**Data for this task:**
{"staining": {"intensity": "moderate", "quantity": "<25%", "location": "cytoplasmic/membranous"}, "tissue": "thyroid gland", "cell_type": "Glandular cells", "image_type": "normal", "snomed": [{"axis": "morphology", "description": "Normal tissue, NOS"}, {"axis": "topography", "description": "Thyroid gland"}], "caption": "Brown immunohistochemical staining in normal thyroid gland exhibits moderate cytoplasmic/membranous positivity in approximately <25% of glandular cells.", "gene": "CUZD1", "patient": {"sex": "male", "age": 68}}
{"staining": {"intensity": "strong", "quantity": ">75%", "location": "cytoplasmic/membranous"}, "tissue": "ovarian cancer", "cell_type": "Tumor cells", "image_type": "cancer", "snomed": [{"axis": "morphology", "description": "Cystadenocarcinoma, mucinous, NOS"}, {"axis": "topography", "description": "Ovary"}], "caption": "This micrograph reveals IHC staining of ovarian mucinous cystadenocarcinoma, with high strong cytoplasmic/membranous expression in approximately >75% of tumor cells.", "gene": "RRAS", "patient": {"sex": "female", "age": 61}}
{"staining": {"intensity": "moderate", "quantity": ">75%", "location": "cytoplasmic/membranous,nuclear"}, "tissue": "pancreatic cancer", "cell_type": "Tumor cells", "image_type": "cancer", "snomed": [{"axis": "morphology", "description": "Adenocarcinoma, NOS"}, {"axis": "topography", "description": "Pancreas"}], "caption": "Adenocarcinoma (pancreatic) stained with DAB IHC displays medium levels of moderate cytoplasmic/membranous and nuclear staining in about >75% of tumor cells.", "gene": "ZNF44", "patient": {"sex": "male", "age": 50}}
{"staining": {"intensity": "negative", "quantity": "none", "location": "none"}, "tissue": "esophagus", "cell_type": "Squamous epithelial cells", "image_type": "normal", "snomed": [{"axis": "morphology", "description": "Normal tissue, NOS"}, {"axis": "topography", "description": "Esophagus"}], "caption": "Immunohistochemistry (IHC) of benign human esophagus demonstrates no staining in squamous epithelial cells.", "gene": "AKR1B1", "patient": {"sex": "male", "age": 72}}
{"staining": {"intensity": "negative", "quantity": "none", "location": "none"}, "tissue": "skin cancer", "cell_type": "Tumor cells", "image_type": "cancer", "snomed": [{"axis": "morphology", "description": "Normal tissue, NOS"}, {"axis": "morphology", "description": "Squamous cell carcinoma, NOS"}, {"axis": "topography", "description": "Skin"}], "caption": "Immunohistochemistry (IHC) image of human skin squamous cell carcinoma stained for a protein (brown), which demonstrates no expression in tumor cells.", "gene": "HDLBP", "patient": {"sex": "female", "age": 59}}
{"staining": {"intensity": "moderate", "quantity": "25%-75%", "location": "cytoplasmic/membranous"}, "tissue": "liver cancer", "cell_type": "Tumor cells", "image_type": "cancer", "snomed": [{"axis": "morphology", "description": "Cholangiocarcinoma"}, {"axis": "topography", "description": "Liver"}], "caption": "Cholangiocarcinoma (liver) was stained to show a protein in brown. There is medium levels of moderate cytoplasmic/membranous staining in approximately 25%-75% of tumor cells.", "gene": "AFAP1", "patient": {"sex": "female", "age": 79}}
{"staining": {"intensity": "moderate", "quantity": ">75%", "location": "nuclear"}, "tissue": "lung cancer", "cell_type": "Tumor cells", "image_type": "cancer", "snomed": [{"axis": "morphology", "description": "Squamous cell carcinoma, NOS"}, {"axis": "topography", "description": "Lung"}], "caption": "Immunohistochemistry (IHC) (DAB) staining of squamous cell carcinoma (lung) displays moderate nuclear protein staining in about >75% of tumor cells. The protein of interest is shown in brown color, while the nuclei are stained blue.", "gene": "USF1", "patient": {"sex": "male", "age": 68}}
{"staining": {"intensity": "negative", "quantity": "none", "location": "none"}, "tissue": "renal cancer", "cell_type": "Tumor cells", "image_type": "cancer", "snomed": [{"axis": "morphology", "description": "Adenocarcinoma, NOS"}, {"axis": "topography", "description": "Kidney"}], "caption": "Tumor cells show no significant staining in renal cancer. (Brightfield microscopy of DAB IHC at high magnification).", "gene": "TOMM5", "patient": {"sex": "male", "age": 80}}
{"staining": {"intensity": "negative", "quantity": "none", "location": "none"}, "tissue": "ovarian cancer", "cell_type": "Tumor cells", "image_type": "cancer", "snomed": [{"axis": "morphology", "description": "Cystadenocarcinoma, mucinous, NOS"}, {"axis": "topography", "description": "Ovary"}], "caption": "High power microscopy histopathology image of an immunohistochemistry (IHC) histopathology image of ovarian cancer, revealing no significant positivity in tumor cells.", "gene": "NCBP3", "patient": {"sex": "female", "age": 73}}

**Activity:** Give the exact lines, and only those, from the line containing "(IHC) (DAB) staining" through the line containing "cells show no" in the entries above.

**Solved exercise:**
{"staining": {"intensity": "moderate", "quantity": ">75%", "location": "nuclear"}, "tissue": "lung cancer", "cell_type": "Tumor cells", "image_type": "cancer", "snomed": [{"axis": "morphology", "description": "Squamous cell carcinoma, NOS"}, {"axis": "topography", "description": "Lung"}], "caption": "Immunohistochemistry (IHC) (DAB) staining of squamous cell carcinoma (lung) displays moderate nuclear protein staining in about >75% of tumor cells. The protein of interest is shown in brown color, while the nuclei are stained blue.", "gene": "USF1", "patient": {"sex": "male", "age": 68}}
{"staining": {"intensity": "negative", "quantity": "none", "location": "none"}, "tissue": "renal cancer", "cell_type": "Tumor cells", "image_type": "cancer", "snomed": [{"axis": "morphology", "description": "Adenocarcinoma, NOS"}, {"axis": "topography", "description": "Kidney"}], "caption": "Tumor cells show no significant staining in renal cancer. (Brightfield microscopy of DAB IHC at high magnification).", "gene": "TOMM5", "patient": {"sex": "male", "age": 80}}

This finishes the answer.